Within two weeks, the team had identified the most important tasks, shifted priorities in service of their common goal, and course-corrected to keep the migration on schedule. They even realized they didn’t need more engineers. Simply re-evaluating critical and non-critical functions, and eliciting help from the vendor, opened up enough capacity to get the first set of sites across the finish line on time. Thanks to the OKR process, the team was orienting to the right questions, and that’s what truly freed up the resources they needed.
In retrospect, Klau says the talking-past-each-other conversation was not the disaster it had first appeared to be. Instead, it demonstrated two different mindsets: incrementally delivering a project or working backwards from an outcome. After launching the first set of sites on time, they reached 20 more before their original “push-back date” in June. The experience of an early win helped build momentum — shifting perspectives in favor of working from backwards from the desired outcome. In a parallel universe — the one where the team worked from an incremental mindset — only one site would have been live by June.

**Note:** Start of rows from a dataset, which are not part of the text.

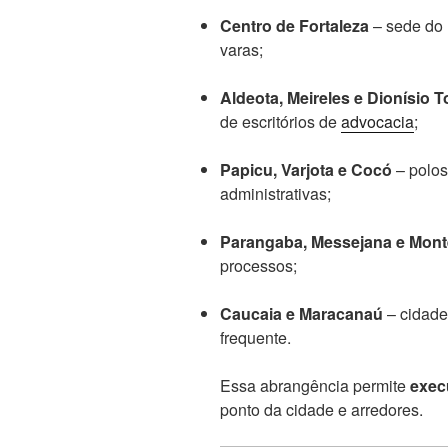
Centro de Fortaleza
– sede do 
varas;
Aldeota, Meireles e Dionísio T
de escritórios de
advocacia
;
Papicu, Varjota e Cocó
– polos
administrativas;
Parangaba, Messejana e Mon
processos;
Caucaia e Maracanaú
– cidade
frequente.
Essa abrangência permite
exec
ponto da cidade e arredores.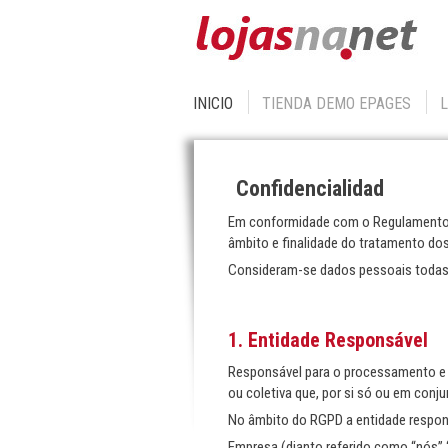
INICIO
TIENDA DEMO EPAGES
Confidencialidad
Em conformidade com o Regulamento Ge
âmbito e finalidade do tratamento do
Consideram-se dados pessoais todas a
1. Entidade Responsável
Responsável para o processamento e 
ou coletiva que, por si só ou em conj
No âmbito do RGPD a entidade respons
Empresa (dianto referido como “nós”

“The team saw that we actually did the thing we promised, and all hell didn’t break loose,” says Klau. These quick wins were especially powerful and created a positive feedback loop. The team built momentum and gained a degree of confidence to take on increasingly bigger swings. That led to a dramatic acceleration in how quickly they migrated additional sites and a radical decrease of the time between identifying an issue and resolving it. “It was pretty great when you could see them lean into that and get excited about the process,” says Klau.
Thanks to OKRs, he says, “They had started to see what they were capable of.”